When music’s biggest night blasted off Sunday afternoon in The Theater at Madison Square Garden, home— for some contenders—was just a short train ride away. Here are the Philadelphians who won Grammys, and the Philadelphia-based talents who helped the winners along.
Philadelphia composer and Curtis Institute of Music graduate Jennifer Higdon added two Grammys to her growing collection! One for Best Contemporary Classical Composition for her Viola Concerto. The recording on which it’s performed features Curtis President and former Philadelphia Orchestra Principal Violist Roberto Díaz.
Higdon also won a Grammy for Best Classical Compendium for her album Higdon: All Things Majestic, Viola Concerto & Oboe Concerto with violist Roberto Díaz, Oboist James Button, Conductor Giancarlo Guerrero & Nashville Symphony. Higdon’s time at Curtis is marked by a pivotal step: she gave up the flute and began concentrating on writing music.
Two Philadelphia-based gems came together to win the Grammy for Best Choral Performance. The chamber choir The Crossing, led by conductor Donald Nally, and Philadelphia’s PRISM Quartet took home a Grammy for the album Gavin Bryars: The Fifth Century.
The Crossing commissioned British minimalist Gavin Bryars to write “The Fifth Century” for the choir and the saxophone quartet. The seven-part work is based the poems by Thomas Traherne, a 17th-century mystic and clergyman. More information on The Crossing's website. You can hear select performances by The Crossing throughout the year on WRTI 90.1.
One of Philadelphia’s favorite sons, bassist, arranger, educator, and now Newport Jazz Festival Artistic Director Christian McBride won a Grammy for the album Bringin’ It, featuring the Christian McBride Big Band. Bringin’ It took the award in the Best Large Jazz Ensemble Category. Although McBride already has multiple Grammys, it’s the second Grammy for his big band endeavor. In 2011, the band won a Grammy for their debut album The Good Feeling. Born and raised in Philadelphia, McBride lives in New Jersey.
The 30-something songwriting pair Benj Pasek and Justin Paul created the music for the Broadway hit Dear Evan Hansen, which won Best Musical Theater Album in a musical field that included Hello Dolly and Come From Away. Pasek, a graduate of Friends Central School in Wynnewood, PA, teamed up with Justin Paul when they were students at the University of Michigan.

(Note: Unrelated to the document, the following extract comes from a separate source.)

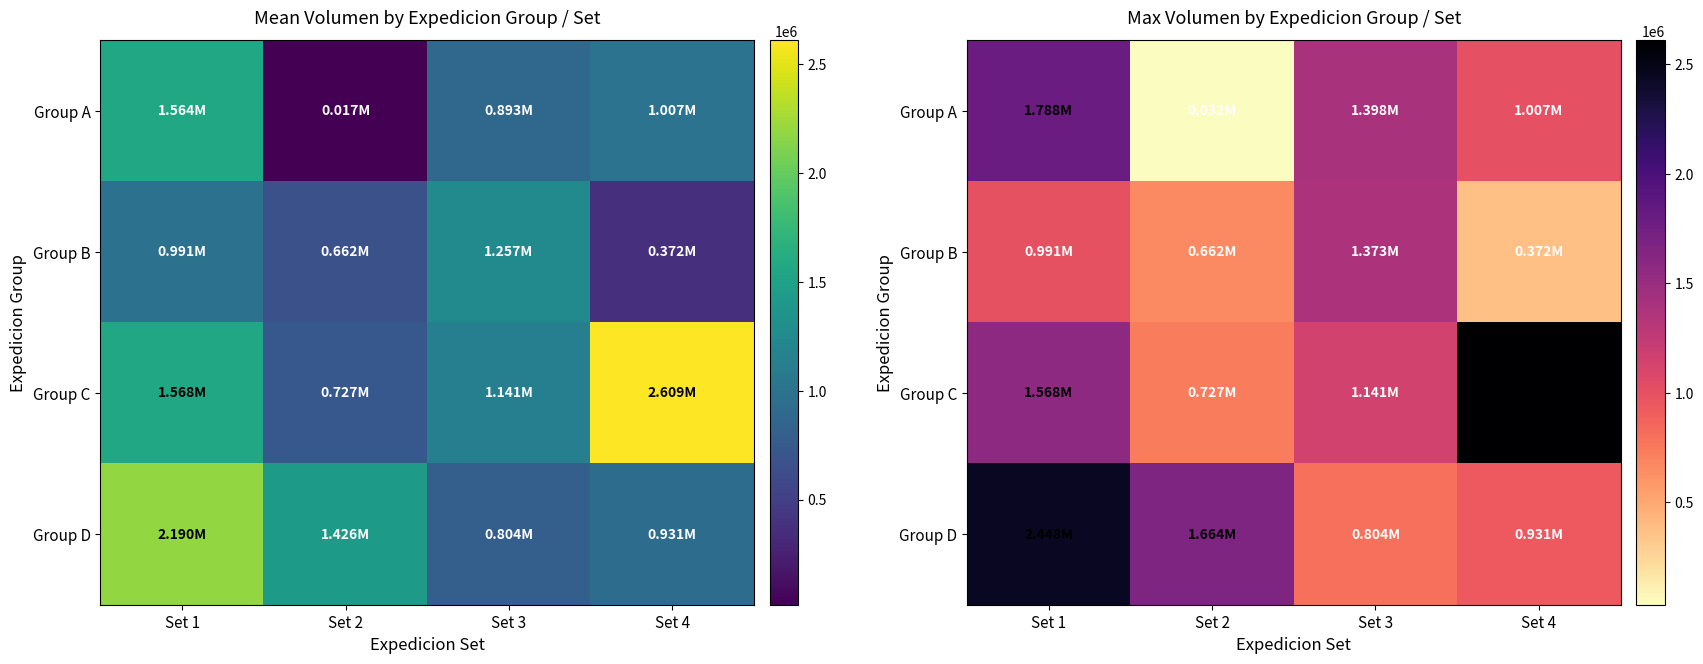

Which category has the highest value in the Group D series?

Set 1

Now Pasek and Paul are one of the hottest duos writing music and lyrics for television, theater and film. Already winners of several Tonys, Golden Globes and an Oscar, the twosome is up for another Academy Award this year for their song “This is Me” from the movie The Greatest Showman. Their song “City of Stars” from the movie La La Land won an Academy Award last year. (The soundtrack for La La Land picked up two awards at this year’s Grammys.)
Nominees and artists with ties to Philadelphia were in also in evidence at this year’s ceremony. Local jazz organist and trumpeter Joey DeFrancesco & The People receive a nomination for Best Jazz Instrumental Album for Project Freedom.
Richard Danielpour’s composition “Songs of Solitude” was among those named in the Best Contemporary Classical Composition category. Danielpour began the creative journey leading to his piece when the Twin Towers fell on 9/11.
Finally, Yannick Nézet-Séquin’s DVD of Verdi: Otello with the Metropolitan Opera Orchestra & Chorus, and Curtis professor and pianist Jonathan Biss’s recording of Beethoven Piano Sonatas, Vol. 6 were two of the nine albums produced by Classical Record Producer of the Year David Frost.